On est en Argentine dans les années soixante. Julia est une petite fille qui découvre un don hérité de sa grand-mère : des visions prémonitoires lui permettent d’infléchir le cours du destin de ses proches. Années soixante, Argentine, réalité et fantastique, cela rappelle le « réalisme magique ». Mais on est maintenant en 2014 et le « réalisme magique » est loin derrière nous.
Adulte, Julia milite dans la frange de gauche du péronisme avec Theo, son petit ami, dont elle perdra la trace au moment de la tempête. L’Argentine, la France et les États-Unis servent de décors à l’histoire qui s’étend sur plusieurs décennies. Ingrid Betancourt nous propose bien une fiction qui a pour base la cruelle réalité du Cône Sud autour de 1976… et c’est là ce qui devient très vite gênant.
La réalité en question (détentions, tortures, traitements inhumains) est déformée par une fiction qui frôle constamment l’invraisemblance et qui n’apporte aucune nouvelle approche, au contraire. Si on a lu Avec ou sans nostalgie de Mario Benedetti, La route d’Ithaque le Carlos Liscano ou Moi, Victoria, enfant volée de la dictature argentine de Victoria Donda, il est difficile, pour ne pas dire impossible d’accepter ce mélange d’horreurs vécues par beaucoup et de fantaisie, d’autant plus surprenante qu’elle vient d’une personne qui elle-même a connu une longue détention.
L’élément magique, assez peu utilisé du reste dans le roman, enfonce un peu plus le clou : on se demande ce qui se serait vraiment passé si une détenue de l’ESMA, le terrible centre de détention, avait bénéficié, comme Julia, de la vision de sa propre évasion.
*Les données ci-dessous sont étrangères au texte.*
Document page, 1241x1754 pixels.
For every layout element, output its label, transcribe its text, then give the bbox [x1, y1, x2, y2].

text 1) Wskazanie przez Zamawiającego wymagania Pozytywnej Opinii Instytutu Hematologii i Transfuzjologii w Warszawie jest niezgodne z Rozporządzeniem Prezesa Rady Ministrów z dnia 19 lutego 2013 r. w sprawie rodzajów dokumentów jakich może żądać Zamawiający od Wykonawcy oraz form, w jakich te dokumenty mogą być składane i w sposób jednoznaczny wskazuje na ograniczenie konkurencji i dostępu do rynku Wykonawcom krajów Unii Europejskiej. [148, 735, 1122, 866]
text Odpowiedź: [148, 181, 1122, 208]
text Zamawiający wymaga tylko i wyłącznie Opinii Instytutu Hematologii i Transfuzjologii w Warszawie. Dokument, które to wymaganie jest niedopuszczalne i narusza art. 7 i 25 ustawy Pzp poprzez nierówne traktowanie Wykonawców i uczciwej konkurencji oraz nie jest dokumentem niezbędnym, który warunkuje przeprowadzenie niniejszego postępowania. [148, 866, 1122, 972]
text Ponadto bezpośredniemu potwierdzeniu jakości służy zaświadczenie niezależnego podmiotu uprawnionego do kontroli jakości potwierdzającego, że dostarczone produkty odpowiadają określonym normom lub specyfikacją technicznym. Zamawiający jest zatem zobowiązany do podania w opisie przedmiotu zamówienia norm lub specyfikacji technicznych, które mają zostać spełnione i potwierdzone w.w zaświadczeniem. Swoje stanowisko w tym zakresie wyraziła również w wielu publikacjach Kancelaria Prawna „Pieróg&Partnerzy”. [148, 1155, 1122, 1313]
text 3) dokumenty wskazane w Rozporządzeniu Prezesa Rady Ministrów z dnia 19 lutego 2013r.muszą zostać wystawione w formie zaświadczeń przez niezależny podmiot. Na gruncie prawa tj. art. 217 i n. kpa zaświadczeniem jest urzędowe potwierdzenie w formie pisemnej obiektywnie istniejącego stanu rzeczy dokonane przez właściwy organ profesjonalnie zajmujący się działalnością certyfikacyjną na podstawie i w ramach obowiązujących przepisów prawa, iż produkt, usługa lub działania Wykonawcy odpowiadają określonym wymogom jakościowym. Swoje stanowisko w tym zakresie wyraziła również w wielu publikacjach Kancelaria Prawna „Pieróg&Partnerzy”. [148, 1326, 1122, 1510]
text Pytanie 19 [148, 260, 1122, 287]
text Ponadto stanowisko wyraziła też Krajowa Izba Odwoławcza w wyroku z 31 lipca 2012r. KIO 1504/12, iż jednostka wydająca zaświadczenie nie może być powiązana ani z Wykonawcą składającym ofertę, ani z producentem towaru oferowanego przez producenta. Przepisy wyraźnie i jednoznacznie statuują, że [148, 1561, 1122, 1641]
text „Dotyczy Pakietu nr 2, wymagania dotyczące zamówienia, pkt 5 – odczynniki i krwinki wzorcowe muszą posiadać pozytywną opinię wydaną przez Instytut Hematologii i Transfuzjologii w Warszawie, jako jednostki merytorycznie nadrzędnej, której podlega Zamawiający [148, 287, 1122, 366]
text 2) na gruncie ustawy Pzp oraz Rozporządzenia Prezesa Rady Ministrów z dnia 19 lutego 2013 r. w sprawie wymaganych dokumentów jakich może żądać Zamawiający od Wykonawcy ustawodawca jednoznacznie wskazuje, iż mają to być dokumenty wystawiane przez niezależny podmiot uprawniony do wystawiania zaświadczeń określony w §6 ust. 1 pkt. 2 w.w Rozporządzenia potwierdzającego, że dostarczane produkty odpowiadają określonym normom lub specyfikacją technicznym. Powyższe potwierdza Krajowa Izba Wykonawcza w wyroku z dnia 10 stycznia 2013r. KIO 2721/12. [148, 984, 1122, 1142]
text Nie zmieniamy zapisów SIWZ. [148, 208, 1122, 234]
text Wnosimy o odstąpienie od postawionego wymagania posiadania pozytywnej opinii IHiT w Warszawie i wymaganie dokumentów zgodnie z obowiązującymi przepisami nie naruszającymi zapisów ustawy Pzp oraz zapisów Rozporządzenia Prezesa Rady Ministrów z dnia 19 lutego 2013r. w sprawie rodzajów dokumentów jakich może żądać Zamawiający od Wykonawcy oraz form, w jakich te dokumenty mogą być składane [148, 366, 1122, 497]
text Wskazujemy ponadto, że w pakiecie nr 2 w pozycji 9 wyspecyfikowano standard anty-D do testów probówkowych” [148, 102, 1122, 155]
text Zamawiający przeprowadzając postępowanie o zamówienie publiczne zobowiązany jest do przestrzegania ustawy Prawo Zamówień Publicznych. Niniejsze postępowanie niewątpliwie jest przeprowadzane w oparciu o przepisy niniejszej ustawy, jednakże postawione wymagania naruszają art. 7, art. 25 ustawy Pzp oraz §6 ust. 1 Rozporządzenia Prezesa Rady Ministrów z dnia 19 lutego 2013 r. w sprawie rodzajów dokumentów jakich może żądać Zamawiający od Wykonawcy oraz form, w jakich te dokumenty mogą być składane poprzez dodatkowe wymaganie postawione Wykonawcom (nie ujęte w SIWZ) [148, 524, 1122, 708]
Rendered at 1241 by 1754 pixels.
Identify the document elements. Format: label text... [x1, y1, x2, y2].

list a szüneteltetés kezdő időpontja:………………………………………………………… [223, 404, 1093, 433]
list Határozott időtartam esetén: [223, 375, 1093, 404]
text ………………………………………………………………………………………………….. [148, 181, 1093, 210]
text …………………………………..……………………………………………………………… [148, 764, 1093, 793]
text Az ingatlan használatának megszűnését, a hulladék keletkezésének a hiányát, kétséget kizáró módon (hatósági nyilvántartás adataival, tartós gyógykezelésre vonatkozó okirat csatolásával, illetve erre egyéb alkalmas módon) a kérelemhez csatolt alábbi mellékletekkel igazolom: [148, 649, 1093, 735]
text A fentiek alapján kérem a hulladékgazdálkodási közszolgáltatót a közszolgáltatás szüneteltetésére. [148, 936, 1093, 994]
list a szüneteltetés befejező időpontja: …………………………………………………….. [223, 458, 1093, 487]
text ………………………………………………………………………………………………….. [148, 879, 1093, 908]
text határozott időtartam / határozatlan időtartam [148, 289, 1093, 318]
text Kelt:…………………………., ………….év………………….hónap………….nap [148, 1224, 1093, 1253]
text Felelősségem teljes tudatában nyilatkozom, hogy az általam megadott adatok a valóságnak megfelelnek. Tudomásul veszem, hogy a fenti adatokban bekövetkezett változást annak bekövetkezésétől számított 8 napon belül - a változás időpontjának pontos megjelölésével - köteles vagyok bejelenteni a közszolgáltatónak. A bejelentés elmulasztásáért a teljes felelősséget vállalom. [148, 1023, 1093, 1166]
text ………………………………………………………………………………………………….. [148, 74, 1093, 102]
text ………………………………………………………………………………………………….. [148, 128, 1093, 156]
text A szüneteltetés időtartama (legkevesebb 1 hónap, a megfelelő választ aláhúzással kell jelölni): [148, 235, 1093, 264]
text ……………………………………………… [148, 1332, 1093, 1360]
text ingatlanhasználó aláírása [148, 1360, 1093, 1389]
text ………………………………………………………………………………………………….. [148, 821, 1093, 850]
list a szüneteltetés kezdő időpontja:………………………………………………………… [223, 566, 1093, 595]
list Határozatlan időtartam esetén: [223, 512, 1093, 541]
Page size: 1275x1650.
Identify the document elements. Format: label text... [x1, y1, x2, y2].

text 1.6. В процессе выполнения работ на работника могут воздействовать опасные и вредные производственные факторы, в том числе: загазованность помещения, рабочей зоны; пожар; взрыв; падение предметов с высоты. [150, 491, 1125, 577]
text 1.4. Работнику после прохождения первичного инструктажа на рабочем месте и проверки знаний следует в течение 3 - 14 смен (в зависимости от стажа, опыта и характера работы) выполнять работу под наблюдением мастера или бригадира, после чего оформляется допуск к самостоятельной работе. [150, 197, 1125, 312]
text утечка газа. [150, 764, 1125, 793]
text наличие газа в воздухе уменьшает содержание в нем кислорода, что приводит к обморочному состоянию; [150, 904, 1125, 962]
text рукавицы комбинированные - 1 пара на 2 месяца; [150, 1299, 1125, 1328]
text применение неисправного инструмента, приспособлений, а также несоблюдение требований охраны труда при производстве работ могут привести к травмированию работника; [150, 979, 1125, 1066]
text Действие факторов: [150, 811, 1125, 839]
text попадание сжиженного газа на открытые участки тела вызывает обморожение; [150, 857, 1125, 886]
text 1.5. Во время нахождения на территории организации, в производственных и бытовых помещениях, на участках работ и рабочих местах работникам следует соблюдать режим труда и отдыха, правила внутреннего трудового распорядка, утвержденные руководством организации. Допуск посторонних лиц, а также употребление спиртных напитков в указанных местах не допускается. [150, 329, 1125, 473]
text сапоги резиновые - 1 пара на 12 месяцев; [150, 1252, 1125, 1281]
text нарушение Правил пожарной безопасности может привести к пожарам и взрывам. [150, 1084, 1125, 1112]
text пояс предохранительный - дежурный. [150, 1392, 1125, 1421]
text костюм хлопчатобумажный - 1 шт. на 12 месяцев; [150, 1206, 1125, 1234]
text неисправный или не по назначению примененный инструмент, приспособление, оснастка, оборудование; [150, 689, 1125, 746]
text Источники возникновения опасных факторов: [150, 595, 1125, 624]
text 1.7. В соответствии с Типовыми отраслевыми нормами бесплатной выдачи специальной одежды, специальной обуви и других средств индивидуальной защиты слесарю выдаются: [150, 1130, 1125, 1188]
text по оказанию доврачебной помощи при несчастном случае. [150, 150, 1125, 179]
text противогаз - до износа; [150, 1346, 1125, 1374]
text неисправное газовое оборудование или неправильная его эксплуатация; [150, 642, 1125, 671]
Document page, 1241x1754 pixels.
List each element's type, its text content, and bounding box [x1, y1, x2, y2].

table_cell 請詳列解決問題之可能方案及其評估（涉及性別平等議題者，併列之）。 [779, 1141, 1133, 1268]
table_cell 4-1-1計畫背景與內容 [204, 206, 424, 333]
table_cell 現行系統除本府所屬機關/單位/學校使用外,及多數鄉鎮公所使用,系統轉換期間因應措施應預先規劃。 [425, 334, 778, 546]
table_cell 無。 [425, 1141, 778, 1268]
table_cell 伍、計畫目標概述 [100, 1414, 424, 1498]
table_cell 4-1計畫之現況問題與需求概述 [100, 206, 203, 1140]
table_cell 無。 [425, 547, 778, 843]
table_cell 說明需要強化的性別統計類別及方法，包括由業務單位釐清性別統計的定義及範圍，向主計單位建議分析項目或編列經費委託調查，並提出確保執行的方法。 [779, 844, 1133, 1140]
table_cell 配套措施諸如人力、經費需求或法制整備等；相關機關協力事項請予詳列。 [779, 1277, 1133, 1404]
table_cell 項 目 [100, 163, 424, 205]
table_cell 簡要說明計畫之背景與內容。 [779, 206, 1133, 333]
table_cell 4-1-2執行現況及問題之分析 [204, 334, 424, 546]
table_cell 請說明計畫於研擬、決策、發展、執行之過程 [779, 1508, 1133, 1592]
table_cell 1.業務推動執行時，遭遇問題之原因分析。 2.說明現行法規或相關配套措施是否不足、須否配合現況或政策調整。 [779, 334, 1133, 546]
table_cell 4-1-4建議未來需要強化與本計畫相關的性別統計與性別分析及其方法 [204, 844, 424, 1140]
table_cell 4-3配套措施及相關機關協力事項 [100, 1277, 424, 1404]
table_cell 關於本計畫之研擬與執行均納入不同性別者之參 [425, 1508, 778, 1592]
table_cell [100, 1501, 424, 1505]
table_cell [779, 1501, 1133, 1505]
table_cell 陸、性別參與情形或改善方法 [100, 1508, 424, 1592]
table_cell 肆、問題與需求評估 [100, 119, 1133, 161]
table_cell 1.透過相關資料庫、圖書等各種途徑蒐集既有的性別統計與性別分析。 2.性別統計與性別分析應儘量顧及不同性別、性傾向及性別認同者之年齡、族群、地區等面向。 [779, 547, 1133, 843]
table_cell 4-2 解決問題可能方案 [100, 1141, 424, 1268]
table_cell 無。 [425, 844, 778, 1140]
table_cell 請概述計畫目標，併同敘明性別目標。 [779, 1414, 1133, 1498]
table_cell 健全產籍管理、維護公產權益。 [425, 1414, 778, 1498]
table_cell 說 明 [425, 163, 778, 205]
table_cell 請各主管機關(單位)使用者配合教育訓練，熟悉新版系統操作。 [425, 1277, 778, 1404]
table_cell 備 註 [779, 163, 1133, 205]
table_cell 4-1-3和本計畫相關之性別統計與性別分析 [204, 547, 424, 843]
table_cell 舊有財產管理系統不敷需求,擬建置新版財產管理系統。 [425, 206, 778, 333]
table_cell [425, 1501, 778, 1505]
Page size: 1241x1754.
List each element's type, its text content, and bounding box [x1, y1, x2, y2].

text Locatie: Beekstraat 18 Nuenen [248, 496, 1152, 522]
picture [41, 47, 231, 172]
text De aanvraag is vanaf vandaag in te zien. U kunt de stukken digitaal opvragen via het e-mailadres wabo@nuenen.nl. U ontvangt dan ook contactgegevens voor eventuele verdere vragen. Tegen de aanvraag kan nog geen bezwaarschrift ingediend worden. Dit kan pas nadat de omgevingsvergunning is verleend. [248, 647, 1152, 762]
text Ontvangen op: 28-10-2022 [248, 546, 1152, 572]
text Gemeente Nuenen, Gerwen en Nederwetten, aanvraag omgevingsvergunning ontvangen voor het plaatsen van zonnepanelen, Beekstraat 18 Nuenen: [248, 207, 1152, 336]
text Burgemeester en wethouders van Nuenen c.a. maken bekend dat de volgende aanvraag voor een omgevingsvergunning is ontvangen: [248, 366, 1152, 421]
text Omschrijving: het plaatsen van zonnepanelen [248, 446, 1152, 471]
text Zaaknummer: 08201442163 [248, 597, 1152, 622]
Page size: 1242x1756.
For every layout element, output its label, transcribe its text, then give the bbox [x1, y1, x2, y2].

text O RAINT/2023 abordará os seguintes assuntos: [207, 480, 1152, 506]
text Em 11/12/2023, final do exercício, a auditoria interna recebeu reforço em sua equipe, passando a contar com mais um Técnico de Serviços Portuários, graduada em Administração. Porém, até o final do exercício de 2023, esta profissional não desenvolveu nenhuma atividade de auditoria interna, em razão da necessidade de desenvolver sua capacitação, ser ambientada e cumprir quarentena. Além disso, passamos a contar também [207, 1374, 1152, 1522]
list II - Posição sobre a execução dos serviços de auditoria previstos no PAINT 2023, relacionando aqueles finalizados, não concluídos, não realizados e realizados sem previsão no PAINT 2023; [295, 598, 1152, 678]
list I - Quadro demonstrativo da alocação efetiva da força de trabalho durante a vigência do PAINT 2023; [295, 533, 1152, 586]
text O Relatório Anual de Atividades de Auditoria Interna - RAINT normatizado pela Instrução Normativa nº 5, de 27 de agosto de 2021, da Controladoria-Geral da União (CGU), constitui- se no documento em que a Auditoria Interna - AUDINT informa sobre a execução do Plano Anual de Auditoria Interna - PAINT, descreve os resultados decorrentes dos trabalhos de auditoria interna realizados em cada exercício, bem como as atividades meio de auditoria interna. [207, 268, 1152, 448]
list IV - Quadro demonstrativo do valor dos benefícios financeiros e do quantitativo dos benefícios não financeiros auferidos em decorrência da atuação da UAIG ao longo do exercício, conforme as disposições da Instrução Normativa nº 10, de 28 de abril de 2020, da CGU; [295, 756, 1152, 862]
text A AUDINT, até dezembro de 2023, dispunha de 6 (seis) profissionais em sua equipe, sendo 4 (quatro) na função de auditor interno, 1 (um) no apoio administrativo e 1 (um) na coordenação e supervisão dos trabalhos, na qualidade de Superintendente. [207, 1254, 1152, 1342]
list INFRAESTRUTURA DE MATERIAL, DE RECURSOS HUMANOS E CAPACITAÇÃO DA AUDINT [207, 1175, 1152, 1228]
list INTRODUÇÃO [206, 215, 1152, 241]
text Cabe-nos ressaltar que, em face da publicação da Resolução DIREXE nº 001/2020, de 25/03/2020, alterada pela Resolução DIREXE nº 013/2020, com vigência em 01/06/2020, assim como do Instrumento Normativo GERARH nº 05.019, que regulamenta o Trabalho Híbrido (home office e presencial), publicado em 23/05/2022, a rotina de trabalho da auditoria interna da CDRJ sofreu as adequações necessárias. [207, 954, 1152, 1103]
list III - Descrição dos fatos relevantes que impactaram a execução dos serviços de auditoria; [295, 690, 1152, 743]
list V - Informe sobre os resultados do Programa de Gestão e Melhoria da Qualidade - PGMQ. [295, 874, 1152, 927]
Cette profonde contradiction provoque le malaise : comment faut-il lire ce roman ? Comme un roman, justement, qui peut faire penser à de l’Isabel Allende ? Comme un document sur les victimes de la dictature argentine ?
On ne sait pas, on ne peut pas savoir. On ne peut que se détacher peu à peu de cette suite de rencontres pour le moins inattendues (découvrir sur une photo de mariage, dans le salon de sa nouvelle petite amie, quelque part aux États-Unis en 2006, le militaire qui vous a torturé trente ans plus tôt et qui est le père de la petite amie…), on se détache au point non seulement de perdre le fil (il y a aussi pas mal de confusion dans les lieux et surtout les époques), mais surtout, hélas, tout intérêt pour des personnages aussi peu crédibles les uns que les autres, et pire, parfois de sourire de ces situations qui voulaient seulement être (mélo)dramatiques : la narratrice ne se refuse même pas l’avion qui tombe sur l’hôtel où l’époux adultère a un rendez-vous secret avec sa jeune maîtresse.
La dictature militaire argentine, les tortures, les ravages psychologiques, autant de sujets à traiter avec un maximum de doigté, ne serait-ce que par respect pour ceux qui les ont vécus. La ligne bleue n’aura aucune difficulté à trouver un vaste public, mais si l’on veut rendre hommage aux victimes, mieux vaut se replonger dans Benedetti, Liscano, Donda ou quelques autres tout aussi fiables.
Christian ROINAT
La ligne bleue de Ingrid Betancourt, éd. Gallimard, 355 p., 19,90 €.